Section 23 of the 1968 act creates an offence of "advertising rewards for the return of stolen goods".[1] This prohibits public advertising for the return of such goods stating that "no questions will be asked", or offering immunity from prosecution to the returner, or stating that any monies paid for the goods will be reimbursed. This is a summary offence but is rarely prosecuted.

Penalties, procedure and jurisdiction

Jurisdiction

Prior to the Serious Crime and Police Act 2005 (SOCAP), handling stolen goods was an either way offence with a maximum term on conviction on indictment of 14 years imprisonment to represent the potential seriousness of the offence regardless to the monetary value of goods stolen. Any offence committed after the introduction of SOCAP is treated as an arrestable offence.

Procedure

The wording of Section 22 actually creates eighteen ways in which handling may be committed,[3] This may create a problem for prosecutors in that Rule 7 of the Criminal Procedure Rules 2005,[5] and Rule 7 of the Indictments Rules 1971 provide that only a single offence may be charged in one information (in the Magistrates' Court) or in one count of an indictment (in the Crown Court).

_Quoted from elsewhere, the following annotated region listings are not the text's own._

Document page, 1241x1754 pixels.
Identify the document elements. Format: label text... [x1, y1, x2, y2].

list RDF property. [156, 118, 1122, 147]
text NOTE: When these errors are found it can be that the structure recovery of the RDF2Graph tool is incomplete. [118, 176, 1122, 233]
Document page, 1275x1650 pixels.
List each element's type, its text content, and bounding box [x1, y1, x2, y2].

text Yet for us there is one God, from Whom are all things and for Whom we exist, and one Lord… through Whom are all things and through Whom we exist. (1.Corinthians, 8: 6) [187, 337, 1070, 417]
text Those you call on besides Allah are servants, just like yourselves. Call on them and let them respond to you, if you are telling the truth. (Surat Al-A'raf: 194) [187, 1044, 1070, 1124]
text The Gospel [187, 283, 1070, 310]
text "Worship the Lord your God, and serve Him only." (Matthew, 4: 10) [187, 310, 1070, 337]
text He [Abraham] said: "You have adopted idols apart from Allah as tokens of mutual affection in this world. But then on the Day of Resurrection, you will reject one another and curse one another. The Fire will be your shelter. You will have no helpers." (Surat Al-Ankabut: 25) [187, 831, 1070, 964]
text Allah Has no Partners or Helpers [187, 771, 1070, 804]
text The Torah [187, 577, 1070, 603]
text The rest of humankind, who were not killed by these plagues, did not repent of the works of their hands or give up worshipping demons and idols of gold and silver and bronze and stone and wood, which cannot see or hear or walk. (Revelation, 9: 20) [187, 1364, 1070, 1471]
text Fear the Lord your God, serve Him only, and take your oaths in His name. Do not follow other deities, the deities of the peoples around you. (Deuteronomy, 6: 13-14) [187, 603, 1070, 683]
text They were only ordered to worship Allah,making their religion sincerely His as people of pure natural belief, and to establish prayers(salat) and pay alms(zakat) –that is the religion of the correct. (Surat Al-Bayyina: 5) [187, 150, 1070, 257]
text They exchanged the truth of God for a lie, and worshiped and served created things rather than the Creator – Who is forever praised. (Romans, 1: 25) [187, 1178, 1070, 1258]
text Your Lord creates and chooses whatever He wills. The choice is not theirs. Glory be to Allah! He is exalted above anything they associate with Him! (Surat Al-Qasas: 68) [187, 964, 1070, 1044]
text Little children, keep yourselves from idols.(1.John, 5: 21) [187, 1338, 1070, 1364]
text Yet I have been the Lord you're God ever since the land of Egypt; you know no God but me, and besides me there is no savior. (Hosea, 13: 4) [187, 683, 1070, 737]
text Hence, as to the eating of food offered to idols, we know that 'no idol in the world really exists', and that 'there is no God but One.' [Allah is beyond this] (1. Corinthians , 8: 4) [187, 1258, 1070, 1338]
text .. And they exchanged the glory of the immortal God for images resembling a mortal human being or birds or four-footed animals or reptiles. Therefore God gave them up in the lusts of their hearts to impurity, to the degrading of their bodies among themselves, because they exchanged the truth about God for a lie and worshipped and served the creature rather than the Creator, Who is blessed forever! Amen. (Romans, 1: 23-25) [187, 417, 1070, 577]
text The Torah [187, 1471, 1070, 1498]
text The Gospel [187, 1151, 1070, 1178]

It can also be difficult to determine the meaning of "otherwise than in the course of stealing"; it was decided in R v Hale [1979] 1 Crim LR 596[6] that the "appropriation" in theft may be a continuing act, so it may be difficult to determine whether a theft has been completed. Apart from the apparent difficulties of specifying a charge that does not offend against the rule against duplicity, it has been said that "in practice almost anything a person does with stolen goods may be classified as a handling".[3]

Section 27(3) of the Theft Act 1968 introduces a rare exception to the rule against admissibility of previous criminal conduct in the case of this offence. Evidence may be adduced (but only if handling is the only charge faced by the defendant) that (a) within the previous twelve months, the defendant has been involved in similar conduct or (b) has a previous conviction for handling within five years.[1] This is to counter repeated defences of "innocent dealing" as may be put forward by dishonest pawnbrokers. If the defendant is facing other charges, evidence of previous bad character may be admissible under Section 98 of the Criminal Justice Act 2003.[7]